Though no deaths have been recorded so far, questions have been asked as to how a primitive disease such as typhoid can cause havoc in a country that has proper infrastructure in place for the supply of clean water.

Bigger questions are centred on how a country that has attained so much progress in health continues to experience typhoid cases.

Last year, Harare’s Mabvuku suburb was hit by a typhoid outbreak and hundreds of residents feared for their lives as the disease spread like a veld fire across the suburbs.

Then Harare City Council authorities claimed that they had contained the outbreak. Now a year later, the disease has resurfaced in Dzivarasekwa suburbs, making it clear that that only a temporary solution had been found.

More than 200 cases of the disease have so far been reported.

The underlying factor behind the outbreak of typhoid is the shortage of water.

Mabvuku is one place where residents struggle to get access to clean water. The residents have dug wells while boreholes have been sunk as alternative sources of clean water.

While for years Harare residents had thought that water problems are for those living in Eastern suburbs, which are furthest from Motorn Jeffrey Waterworks, the problems have come close next door. Suburbs such as Dzivarasekwa, Budiriro, Highfield, Glen Norah and Glen View also have serious water problems. Pessimists say the situation will become even worse while prophets of doom say the whole capital will end up being supplied by boreholes and wells.

But the million-dollar question is, has Harare really come to such a stage whereby residents have to accept that the city fathers cannot provide water?

Harare Residents’ Trust Coordinator, Mr Precious Shumba sees the typhoid outbreak as a sign of a gloomy future unless drastic measures are urgently taken.

For local government expert, Mr Percy Toriro, the typhoid outbreak in Harare is a clear sign of a failed system.
For years, the Harare City Council has been talking about alternative water sources but no action has really taken place on the ground. The peg that was planted at the proposed site of Kunzvi Dam ages ago has now gathered rust and has probably disappeared by now. Kunzvi Dam is a long-term solution.

Yet, the painful fact about Harare is that the council is simply failing to harness water from dams, purify it and supply residents who pay exorbitant charges every month.

While we huff and puff trying to find solutions, it is sad to realise that the capital’s authorities are clueless. The authorities have no solution to the capital’s water woes and are not treating the matter with the urgency it deserves.

For the ordinary person in Mabvuku, who has not accessed tap water for years, the question is: Can such a council continue to be entrusted with such a vital service delivery? Does the council still have a right to collect water rates? Or is it a matter of wrong people being given such an important mandate?
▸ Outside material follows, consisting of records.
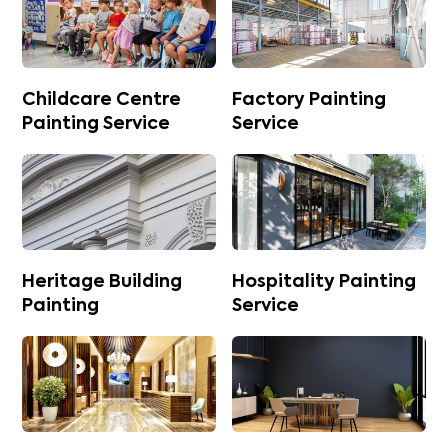
Childcare Centre
Factory Painting
Painting Service
Service
Heritage Building
Hospitality Painting
Painting
Service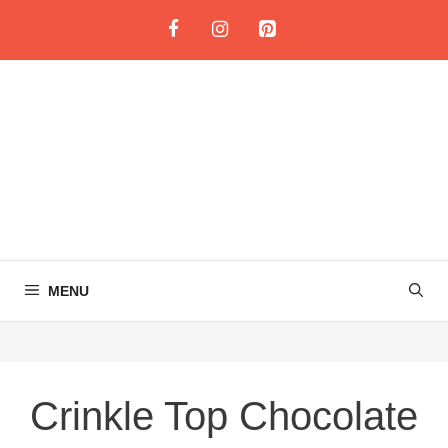
Skip
to
content
MENU
Crinkle Top Chocolate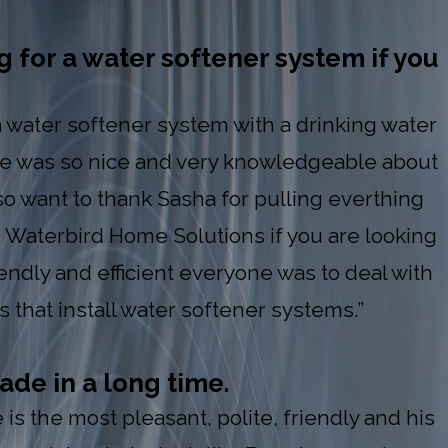
 for a water softener system if you
 a water softener system with a drinking water
 He was so nice and very knowledgeable about
so want to thank Sasha for pulling everthing
 Waterbird Home Solutions if you are looking
iendly and efficient everyone was to deal with
 that install water softener systems.”
ade in a long time.
s the most pleasant, polite, friendly and his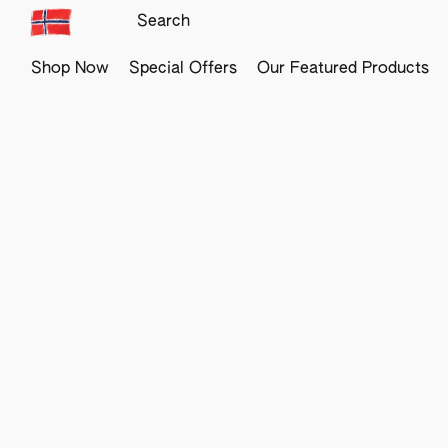
Shop Now
Special Offers
Our Featured Products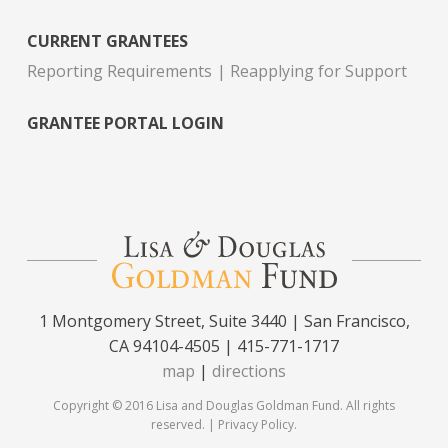
CURRENT GRANTEES
Reporting Requirements
Reapplying for Support
GRANTEE PORTAL LOGIN
1 Montgomery Street, Suite 3440 | San Francisco,
CA 94104-4505 | 415-771-1717
map
|
directions
Copyright © 2016 Lisa and Douglas Goldman Fund. All rights
reserved. |
Privacy Policy
.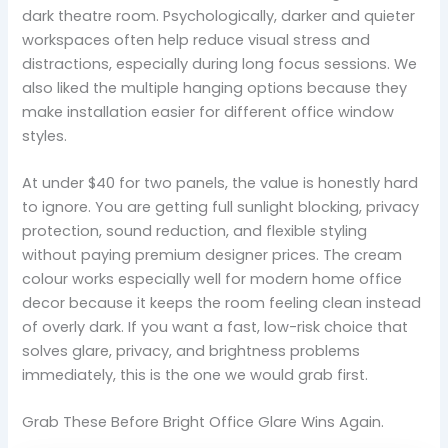
dark theatre room. Psychologically, darker and quieter
workspaces often help reduce visual stress and
distractions, especially during long focus sessions. We
also liked the multiple hanging options because they
make installation easier for different office window
styles.
At under $40 for two panels, the value is honestly hard
to ignore. You are getting full sunlight blocking, privacy
protection, sound reduction, and flexible styling
without paying premium designer prices. The cream
colour works especially well for modern home office
decor because it keeps the room feeling clean instead
of overly dark. If you want a fast, low-risk choice that
solves glare, privacy, and brightness problems
immediately, this is the one we would grab first.
Grab These Before Bright Office Glare Wins Again.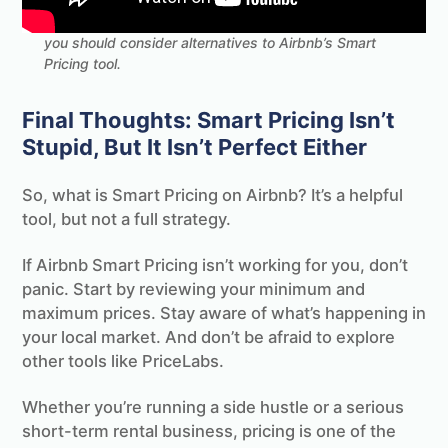
Dive into the world of dynamic pricing, including why
you should consider alternatives to Airbnb’s Smart
Pricing tool.
Final Thoughts: Smart Pricing Isn’t
Stupid, But It Isn’t Perfect Either
So, what is Smart Pricing on Airbnb? It’s a helpful
tool, but not a full strategy.
If Airbnb Smart Pricing isn’t working for you, don’t
panic. Start by reviewing your minimum and
maximum prices. Stay aware of what’s happening in
your local market. And don’t be afraid to explore
other tools like PriceLabs.
Whether you’re running a side hustle or a serious
short-term rental business, pricing is one of the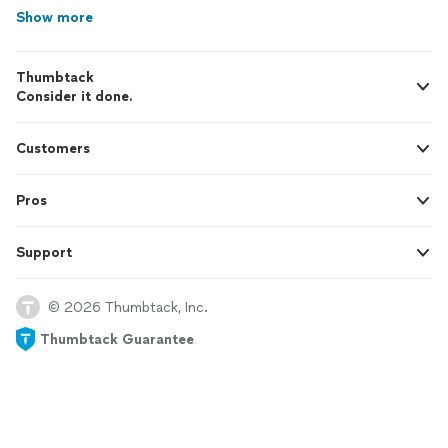
Show more
Thumbtack
Consider it done.
Customers
Pros
Support
© 2026 Thumbtack, Inc.
Thumbtack Guarantee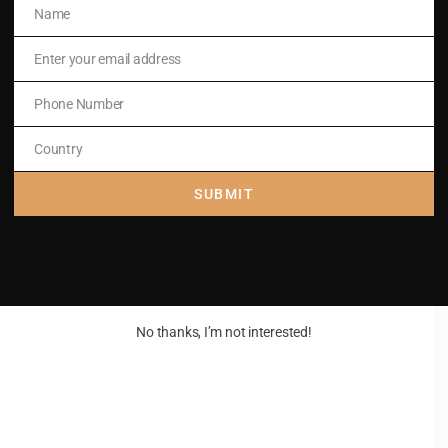
Name
Name
art,
Enter your email address
Email
raise;
Phone Number
Phone
Number
Country
Country
SUBMIT
No thanks, I’m not interested!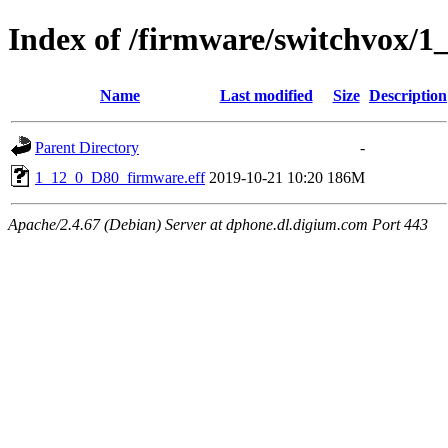
Index of /firmware/switchvox/1
Name
Last modified
Size
Description
Parent Directory
-
1_12_0_D80_firmware.eff
2019-10-21 10:20
186M
Apache/2.4.67 (Debian) Server at dphone.dl.digium.com Port 443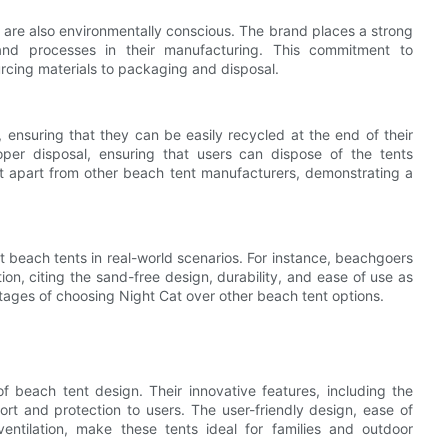
ts are also environmentally conscious. The brand places a strong
s and processes in their manufacturing. This commitment to
ourcing materials to packaging and disposal.
 ensuring that they can be easily recycled at the end of their
roper disposal, ensuring that users can dispose of the tents
at apart from other beach tent manufacturers, demonstrating a
 beach tents in real-world scenarios. For instance, beachgoers
ction, citing the sand-free design, durability, and ease of use as
ntages of choosing Night Cat over other beach tent options.
f beach tent design. Their innovative features, including the
rt and protection to users. The user-friendly design, ease of
ntilation, make these tents ideal for families and outdoor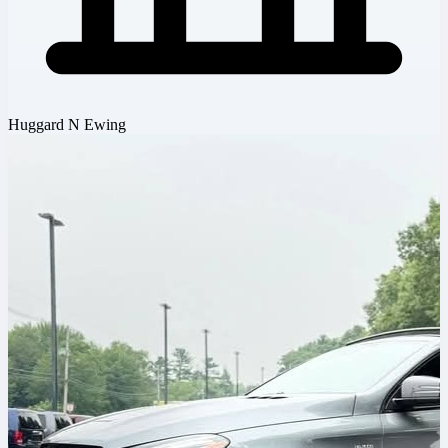
Huggard N Ewing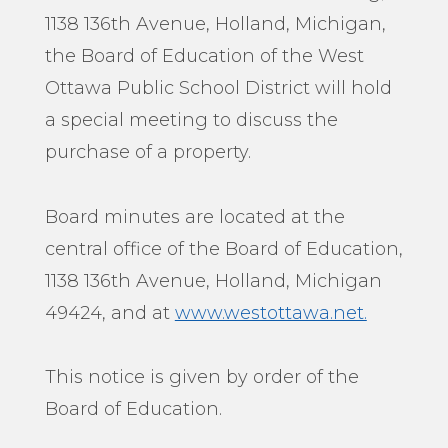
1138 136th Avenue, Holland, Michigan,
the Board of Education of the West
Ottawa Public School District will hold
a special meeting to discuss the
purchase of a property.
Board minutes are located at the
central office of the Board of Education,
1138 136th Avenue, Holland, Michigan
49424, and at
www.westottawa.net.
This notice is given by order of the
Board of Education.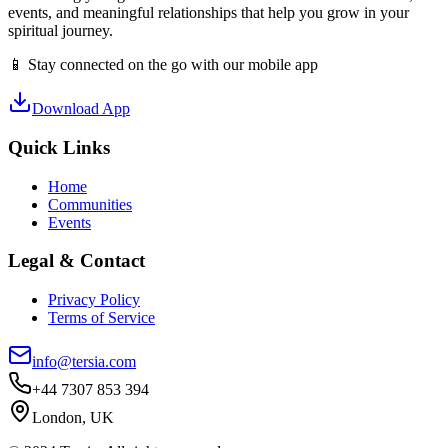
events, and meaningful relationships that help you grow in your
spiritual journey.
📱 Stay connected on the go with our mobile app
Download App
Quick Links
Home
Communities
Events
Legal & Contact
Privacy Policy
Terms of Service
info@tersia.com
+44 7307 853 394
London, UK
I remember the days when water in the taps sometimes used to come out cloudy and with a strong smell of the purification chemicals the City Council would use on the water. When this would happen some of us would complain that they were using too many of these purification chemicals and that they made the water taste ‘funny’. Indeed, others amongst us even wondered if these chemicals might be poisonous or harmful to our health. Ah, the good old days!

The water that comes out of our taps today is now harmful, and with its signature tinge of yellow-brown, is now a far cry from the cloudy, overly clean waters of old.

Many of Harare’s resident’s don’t even get to see this dirty water gushing out of their taps, as they no longer get City Council water. As a result, many are using and reusing dirty water from anywhere and everywhere. The water in Harare is no longer safe. In its latest assault on the City of Harare, the deadly water has hospitalised 211 (and counting) people. With the memory of the cholera outbreak of 2008 still fresh in our minds, I am perplexed that the council is doing absolutely nothing, when they know only too well how bad the situation can become.